Professor Anoop Madhok
Professor Madhok is currently ASRF Visiting Senior Research Fellow (May-July 2013). He is working with Professor Pavlos Dimitratos on the changing entrepreneurial strategies of large and established multinational firms.
Anoop Madhok obtained his doctorate in 1993 at the Faculty of Management, McGill University, Montreal, Canada. His PhD was in the area of Strategy (with a minor in International Political Economy). Earlier, he obtained an MA in International Studies from Johns Hopkins University, Washington DC, where he majored in International Economics as well as Social Change and Development, and an MBA in Marketing and Management at the University of Cincinnati, Ohio. He is currently a Professor of Strategy and International Business at the Schulich School of Business, York University, Toronto, where he has been since 2005. He is also a Visiting Professor since 2003 at the Faculty of Economics and Business, Vrije University, Amsterdam.
Formerly, he was a Professor of Management at the David Eccles School of Business, University of Utah, Salt Lake City from 1993-2005.. He has also been a Visiting Professor at the Rotterdam School of Management, Erasmus University, Rotterdam from 2000 to 2002 and at the University of Melbourne, Australia and University of Valencia, Spain in 2009. In addition to these, he has been a visiting research scholar at a number of other prominent institutions around to world. Earlier, he worked as a manager in prominent multinational firms operating in India such as Imperial Chemicals (ICI) and Philips.
Professor Madhok’s research interests span strategy and international management and include topics such as multinational firm strategy, foreign market entry, strategic alliances, trust and interfirm collaboration, and the theory and boundaries of the firm. He has lectured extensively on these topics in a number of countries around the world. His most recent research area is that of the expansion and competitive strategies of multinational firms from emerging economies. How can firms that do not appear to have any obvious sources of competitive advantage successfully expand and compete with their more established multinational competitors? His work has been published in the Academy of Management Journal, Strategic Management Journal, Organization Science, Journal of International Business Studies, among many others, as well as in a variety of books, and he serves or has served on the editorial review board of Strategic Management Journal, Journal of International Business Studies, Journal of Management, Journal of International Management and Journal of World Business.
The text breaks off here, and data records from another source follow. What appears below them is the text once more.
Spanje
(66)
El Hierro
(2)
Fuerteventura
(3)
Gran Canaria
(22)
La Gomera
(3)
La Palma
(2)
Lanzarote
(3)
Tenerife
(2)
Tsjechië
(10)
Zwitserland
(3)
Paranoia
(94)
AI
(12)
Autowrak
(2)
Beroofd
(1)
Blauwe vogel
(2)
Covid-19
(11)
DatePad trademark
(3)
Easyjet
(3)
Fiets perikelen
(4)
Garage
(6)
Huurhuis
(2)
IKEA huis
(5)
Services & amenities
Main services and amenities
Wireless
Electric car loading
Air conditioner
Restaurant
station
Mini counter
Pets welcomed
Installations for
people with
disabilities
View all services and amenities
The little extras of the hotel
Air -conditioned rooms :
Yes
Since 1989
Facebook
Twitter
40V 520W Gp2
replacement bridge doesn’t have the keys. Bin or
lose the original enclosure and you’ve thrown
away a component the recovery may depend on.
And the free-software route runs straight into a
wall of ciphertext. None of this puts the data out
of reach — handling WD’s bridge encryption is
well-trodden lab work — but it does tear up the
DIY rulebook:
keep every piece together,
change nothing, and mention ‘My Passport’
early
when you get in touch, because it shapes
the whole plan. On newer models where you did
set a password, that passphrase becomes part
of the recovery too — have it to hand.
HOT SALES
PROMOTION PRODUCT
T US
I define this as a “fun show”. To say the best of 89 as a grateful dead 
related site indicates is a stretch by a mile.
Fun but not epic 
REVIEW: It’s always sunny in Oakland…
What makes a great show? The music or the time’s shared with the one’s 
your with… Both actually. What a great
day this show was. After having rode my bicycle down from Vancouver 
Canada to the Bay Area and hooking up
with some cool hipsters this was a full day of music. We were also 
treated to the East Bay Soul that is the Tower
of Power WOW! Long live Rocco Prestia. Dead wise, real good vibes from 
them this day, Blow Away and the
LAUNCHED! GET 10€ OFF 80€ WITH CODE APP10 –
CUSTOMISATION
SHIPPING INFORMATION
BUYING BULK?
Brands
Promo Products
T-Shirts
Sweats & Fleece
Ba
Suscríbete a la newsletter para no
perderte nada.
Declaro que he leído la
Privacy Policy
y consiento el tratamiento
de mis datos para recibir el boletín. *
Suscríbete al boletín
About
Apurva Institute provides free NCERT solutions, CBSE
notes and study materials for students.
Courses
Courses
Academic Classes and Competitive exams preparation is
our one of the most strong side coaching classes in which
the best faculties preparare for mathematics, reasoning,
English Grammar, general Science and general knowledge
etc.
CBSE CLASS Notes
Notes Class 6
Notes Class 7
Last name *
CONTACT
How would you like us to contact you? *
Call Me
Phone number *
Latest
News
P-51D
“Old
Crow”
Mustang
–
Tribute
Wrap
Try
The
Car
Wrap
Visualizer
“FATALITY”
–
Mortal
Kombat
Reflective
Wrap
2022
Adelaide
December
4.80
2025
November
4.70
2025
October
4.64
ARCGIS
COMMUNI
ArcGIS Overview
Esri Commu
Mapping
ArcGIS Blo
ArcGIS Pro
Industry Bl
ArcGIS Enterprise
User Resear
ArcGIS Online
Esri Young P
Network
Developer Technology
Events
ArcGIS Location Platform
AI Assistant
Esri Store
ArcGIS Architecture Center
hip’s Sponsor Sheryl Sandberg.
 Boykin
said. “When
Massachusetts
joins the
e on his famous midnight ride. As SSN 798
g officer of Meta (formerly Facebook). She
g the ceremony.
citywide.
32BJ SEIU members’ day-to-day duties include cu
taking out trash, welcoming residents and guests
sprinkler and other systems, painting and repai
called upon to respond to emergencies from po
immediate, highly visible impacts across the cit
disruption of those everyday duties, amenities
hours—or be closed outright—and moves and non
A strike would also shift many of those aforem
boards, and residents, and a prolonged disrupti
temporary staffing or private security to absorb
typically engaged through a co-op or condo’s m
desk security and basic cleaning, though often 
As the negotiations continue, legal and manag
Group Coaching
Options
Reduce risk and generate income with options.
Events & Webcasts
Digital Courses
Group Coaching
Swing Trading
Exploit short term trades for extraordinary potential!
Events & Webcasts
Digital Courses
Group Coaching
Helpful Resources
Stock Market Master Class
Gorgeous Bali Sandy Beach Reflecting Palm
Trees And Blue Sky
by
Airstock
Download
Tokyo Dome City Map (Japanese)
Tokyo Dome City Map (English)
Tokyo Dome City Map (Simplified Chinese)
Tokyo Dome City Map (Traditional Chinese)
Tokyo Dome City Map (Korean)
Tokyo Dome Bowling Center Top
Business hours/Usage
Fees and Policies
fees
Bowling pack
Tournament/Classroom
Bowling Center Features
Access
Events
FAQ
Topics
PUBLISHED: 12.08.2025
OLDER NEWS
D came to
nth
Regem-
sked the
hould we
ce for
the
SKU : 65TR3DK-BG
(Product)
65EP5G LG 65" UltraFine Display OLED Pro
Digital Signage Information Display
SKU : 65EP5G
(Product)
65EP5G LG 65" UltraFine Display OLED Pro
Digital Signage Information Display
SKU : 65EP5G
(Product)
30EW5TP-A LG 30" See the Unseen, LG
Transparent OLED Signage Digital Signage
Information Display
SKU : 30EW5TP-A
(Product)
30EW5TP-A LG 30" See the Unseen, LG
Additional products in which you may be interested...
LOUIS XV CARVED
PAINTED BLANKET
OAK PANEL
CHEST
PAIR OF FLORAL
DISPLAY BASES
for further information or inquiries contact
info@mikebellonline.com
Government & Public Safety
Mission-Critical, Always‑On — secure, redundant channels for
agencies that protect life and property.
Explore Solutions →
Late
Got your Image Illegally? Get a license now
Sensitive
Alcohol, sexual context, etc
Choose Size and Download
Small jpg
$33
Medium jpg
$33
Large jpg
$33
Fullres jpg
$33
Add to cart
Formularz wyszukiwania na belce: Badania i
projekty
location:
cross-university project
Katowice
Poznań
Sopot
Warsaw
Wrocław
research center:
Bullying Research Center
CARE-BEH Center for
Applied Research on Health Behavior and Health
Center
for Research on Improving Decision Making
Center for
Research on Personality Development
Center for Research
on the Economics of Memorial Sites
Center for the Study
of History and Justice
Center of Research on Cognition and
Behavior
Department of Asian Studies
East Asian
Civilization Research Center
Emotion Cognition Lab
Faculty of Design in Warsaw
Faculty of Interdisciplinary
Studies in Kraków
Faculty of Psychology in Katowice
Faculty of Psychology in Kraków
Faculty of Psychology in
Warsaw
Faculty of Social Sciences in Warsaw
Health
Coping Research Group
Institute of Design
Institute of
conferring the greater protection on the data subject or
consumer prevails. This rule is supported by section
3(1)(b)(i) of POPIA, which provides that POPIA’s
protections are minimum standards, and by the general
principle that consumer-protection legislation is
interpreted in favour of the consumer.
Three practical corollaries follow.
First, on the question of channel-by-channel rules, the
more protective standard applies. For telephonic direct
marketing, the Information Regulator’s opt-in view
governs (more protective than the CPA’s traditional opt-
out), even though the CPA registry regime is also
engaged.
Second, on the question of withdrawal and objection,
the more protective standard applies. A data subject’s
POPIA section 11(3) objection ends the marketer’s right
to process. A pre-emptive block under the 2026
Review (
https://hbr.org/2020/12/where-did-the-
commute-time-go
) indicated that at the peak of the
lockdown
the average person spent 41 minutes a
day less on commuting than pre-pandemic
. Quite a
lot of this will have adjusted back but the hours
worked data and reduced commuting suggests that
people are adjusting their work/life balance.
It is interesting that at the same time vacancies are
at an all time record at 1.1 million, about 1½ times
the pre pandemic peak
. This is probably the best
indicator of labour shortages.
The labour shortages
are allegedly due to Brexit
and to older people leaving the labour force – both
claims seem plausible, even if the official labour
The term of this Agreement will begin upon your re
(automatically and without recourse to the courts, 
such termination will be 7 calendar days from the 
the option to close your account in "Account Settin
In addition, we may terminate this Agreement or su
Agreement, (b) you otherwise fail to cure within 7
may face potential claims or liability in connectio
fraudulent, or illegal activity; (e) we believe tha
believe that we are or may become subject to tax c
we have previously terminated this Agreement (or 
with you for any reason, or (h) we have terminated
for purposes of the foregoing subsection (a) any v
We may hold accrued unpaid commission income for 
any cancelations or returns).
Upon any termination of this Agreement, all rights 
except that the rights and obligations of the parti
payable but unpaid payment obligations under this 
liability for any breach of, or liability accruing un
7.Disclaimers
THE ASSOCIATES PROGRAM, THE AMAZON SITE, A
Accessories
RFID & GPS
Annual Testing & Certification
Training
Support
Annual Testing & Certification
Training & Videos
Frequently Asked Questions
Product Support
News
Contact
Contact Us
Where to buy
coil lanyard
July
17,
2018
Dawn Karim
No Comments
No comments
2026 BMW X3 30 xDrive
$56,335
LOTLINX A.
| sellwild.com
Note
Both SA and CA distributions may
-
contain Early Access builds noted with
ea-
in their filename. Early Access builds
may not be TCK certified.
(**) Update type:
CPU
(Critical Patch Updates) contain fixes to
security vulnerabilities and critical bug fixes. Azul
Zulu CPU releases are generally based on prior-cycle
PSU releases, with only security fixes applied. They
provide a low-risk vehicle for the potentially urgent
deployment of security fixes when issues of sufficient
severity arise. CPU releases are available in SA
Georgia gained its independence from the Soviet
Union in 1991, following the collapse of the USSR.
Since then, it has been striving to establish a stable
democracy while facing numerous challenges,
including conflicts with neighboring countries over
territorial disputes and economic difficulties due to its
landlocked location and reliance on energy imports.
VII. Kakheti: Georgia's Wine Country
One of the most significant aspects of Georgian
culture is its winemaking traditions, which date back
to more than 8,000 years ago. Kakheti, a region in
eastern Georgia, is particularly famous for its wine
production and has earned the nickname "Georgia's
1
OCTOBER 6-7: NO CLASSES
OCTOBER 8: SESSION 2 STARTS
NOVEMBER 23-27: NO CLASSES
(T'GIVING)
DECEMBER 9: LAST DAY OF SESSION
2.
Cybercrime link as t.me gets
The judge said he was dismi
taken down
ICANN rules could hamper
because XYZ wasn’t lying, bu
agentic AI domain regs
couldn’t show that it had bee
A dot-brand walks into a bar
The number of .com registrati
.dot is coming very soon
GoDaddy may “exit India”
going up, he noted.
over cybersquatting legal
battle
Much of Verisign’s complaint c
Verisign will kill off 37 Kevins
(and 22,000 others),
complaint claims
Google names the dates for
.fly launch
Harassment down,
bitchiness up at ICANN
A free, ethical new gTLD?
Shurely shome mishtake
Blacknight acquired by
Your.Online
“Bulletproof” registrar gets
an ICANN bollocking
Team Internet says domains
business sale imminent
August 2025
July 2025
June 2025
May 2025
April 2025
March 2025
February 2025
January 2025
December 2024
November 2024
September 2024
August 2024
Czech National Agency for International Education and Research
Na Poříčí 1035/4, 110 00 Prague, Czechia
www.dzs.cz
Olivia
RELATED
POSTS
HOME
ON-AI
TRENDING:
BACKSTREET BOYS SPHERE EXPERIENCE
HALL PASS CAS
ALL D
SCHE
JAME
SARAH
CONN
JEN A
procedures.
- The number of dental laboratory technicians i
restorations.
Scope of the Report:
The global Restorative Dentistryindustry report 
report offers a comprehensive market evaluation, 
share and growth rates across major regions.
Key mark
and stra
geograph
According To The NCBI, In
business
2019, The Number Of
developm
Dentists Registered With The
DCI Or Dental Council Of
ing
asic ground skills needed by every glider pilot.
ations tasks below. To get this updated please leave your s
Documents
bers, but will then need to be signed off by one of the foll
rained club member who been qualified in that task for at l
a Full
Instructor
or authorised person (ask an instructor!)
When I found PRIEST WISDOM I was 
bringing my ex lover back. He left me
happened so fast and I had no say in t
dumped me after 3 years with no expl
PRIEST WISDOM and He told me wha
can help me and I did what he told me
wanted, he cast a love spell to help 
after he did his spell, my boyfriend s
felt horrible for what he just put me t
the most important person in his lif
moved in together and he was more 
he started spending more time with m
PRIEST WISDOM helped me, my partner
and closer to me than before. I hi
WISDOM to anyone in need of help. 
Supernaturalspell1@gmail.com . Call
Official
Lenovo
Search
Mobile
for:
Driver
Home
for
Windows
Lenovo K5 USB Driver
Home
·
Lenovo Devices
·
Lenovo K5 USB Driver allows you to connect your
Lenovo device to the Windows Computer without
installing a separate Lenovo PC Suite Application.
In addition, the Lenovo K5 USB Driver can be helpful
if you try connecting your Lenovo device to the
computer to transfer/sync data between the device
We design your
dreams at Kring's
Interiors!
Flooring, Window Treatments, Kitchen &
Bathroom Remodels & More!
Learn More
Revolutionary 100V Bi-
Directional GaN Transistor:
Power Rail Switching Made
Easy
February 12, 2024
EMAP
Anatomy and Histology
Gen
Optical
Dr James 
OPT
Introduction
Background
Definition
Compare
Courses taught at the Schulich School of Business and elsewhere include multinational strategy and strategic alliances. He also regularly teaches doctoral courses in strategy.
Professor Madhok has received numerous honors and awards in recognition of his work. He received the McGill University Desautels Faculty of Management Distinguished PhD Alumnus Award in 2009. His 1995 paper won the Journal of International Business Studies 2005 Decade Award for the most influential paper in JIBS. He has also been identified as one of the top contributors worldwide in international strategic management research and recognized in 2006 as one of eight scholars whose work was acknowledged for being both prolific and influential in this domain.
During the period of his ASRF Fellowship, Professor Madhok plans to further insight into the changing entrepreneurial strategies of large and established multinational firms. This complements and builds upon his recent work on multinationals from emerging economies, where a key element of the argument emphasizes entrepreneurial orientation and agility. In this project, he will be collaborating in particular with Professor Pavlos Dimitratos as well as other colleagues of the Adam Smith Business School who have recently been working on the concept of entrepreneurial orientation, encompassing dimensions such as innovative, pro-activeness, risk-taking, learning, networking and autonomy. The particular project involves a detailed investigation of the entrepreneurial transformation of the branches / subsidiaries of a Tier 1 global bank within a changing global context as it grows and evolves over the decades.